Caelan is a snuggler. He was sitting right next to me last night, as in glued to my side, chewing on a bone. I watch the boys when they have bones because Taren is a power chewer and can break big pieces off. I am always afraid he is going to choke. Caelan is not near as interested in chewing on bones, he is more interested in the rest of the house, and doesn't break off the large pieces like Taren. Except last night, when he must have broke off a larger, or odd piece.
Taren was standing in front of me, and I was telling him he is the best dog EVER, besides Caelan, and yours, and yours, of course. =0) I heard Caelan make an odd sound, and I turned to look and he was swallowing hard, over and over. I knew it was going to be bad and it was. I started rubbing his throat to see if I could feel an obstruction and help him ease it down. When that did not work, the fear began to set in.

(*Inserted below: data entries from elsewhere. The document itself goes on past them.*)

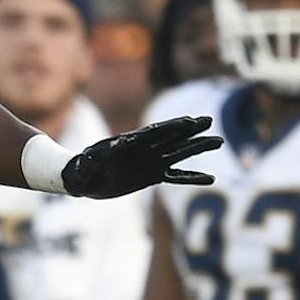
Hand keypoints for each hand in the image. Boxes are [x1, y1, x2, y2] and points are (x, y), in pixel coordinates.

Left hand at [62, 115, 220, 197]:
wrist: (82, 179)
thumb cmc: (81, 170)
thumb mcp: (88, 163)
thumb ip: (102, 155)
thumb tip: (121, 143)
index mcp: (131, 142)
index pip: (155, 133)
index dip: (172, 126)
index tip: (190, 121)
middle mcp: (145, 149)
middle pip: (171, 137)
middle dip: (190, 130)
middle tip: (210, 121)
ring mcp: (151, 161)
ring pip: (179, 153)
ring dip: (197, 148)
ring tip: (218, 141)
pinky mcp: (153, 175)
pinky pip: (176, 176)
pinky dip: (192, 177)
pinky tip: (210, 179)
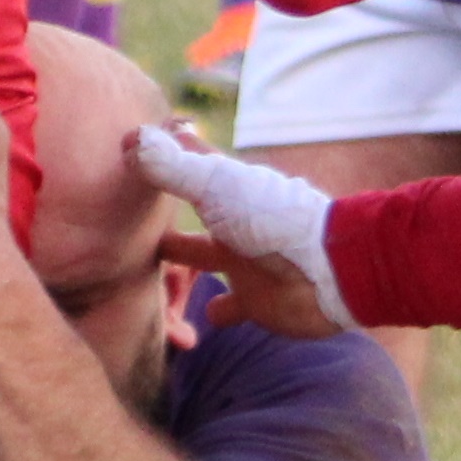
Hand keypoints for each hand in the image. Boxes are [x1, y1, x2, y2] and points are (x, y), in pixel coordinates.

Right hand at [134, 122, 356, 335]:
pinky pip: (229, 308)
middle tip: (134, 215)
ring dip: (184, 260)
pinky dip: (216, 311)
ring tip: (154, 265)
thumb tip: (131, 141)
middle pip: (194, 211)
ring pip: (205, 257)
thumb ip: (173, 168)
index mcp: (226, 190)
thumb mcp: (216, 187)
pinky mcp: (256, 302)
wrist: (330, 271)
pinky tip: (200, 319)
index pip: (189, 162)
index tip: (130, 144)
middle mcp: (233, 222)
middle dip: (169, 209)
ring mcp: (245, 262)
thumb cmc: (272, 220)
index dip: (162, 152)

I tell my husband to pick him up and hang him upside down so we could help dislodge the bone. I think my husband thought I was nuts and half hearted tried to comply. Caelan is a big dog. He is above standard in height and weight. Much larger than Taren, and it was not working. Your mind takes you places you do not want to go, and you realize very quickly your dog may die in your living room. I mentally think about the phone number to the E-Vet that I keep in an emergency file on my computer. It dawns on me that I could call, but it would be far too late and that how all this unfolds will be up to my husband and I. My inner mind is running around in circles, flapping it's hands, all the while shrieking and having an epic meltdown. My calm self races upstairs and Googles- dog Heimlich Maneuver, while my husband tries to help Caelan.
I yell down the stairs to pick him up by his back torso, legs off the ground, and shake him to help dislodge the bone. I keep reading, and I am thinking, please, please, please..... do not let this dog die, because I seriously can't do this right now. Can't do this, can't do this, can't do this....
I run down the stairs and try to do the maneuver, afraid to do it, afraid not to do it, afraid I am doing it wrong. It is not helping and Caelan is struggling to swallow. I do not know if he is breathing or not, and I think how much I love this dog, and I have never felt so helpless in my entire life, and please just let this work. You are in a dark place and it's not good. I tell my husband to run up and read about the Heimlich himself, as he is working to dislodge the bone. Then K-K opens his mouth the tongue pops out and you can hear him breathe. He is still swallowing hard, but you are pretty sure it is going to be okay, he is going to be okay.
He trots over and drinks a bunch of water, and I point a moth out to him and he goes in for the kill and sweet relief courses though my entire body. You have your dog back, long may he and his home wrecking ways live. I on the other hand, feel on the verge of a heart attack, so awful. He continues to swallow hard on and off, and I watch him intently, but I know its over. We go to bed, and he snuggles up tight against me, like he does every night, and I am so thankful he is. Every time he makes a move I am watching and listening in the dark. He finally drifts off to sleep and I have a bit of a good cry, for the love of a dog.
Today he is fine, I am not so sure I am though. I am throwing away all the bones that these pieces break off from. Taren will not be happy. I cannot go through this again, I do not want my dogs to go through this, so we will need to find some new chewers. I do not believe it was a large piece that broke off, just an odd angle. I think K-K just swallowed wrong and it got stuck.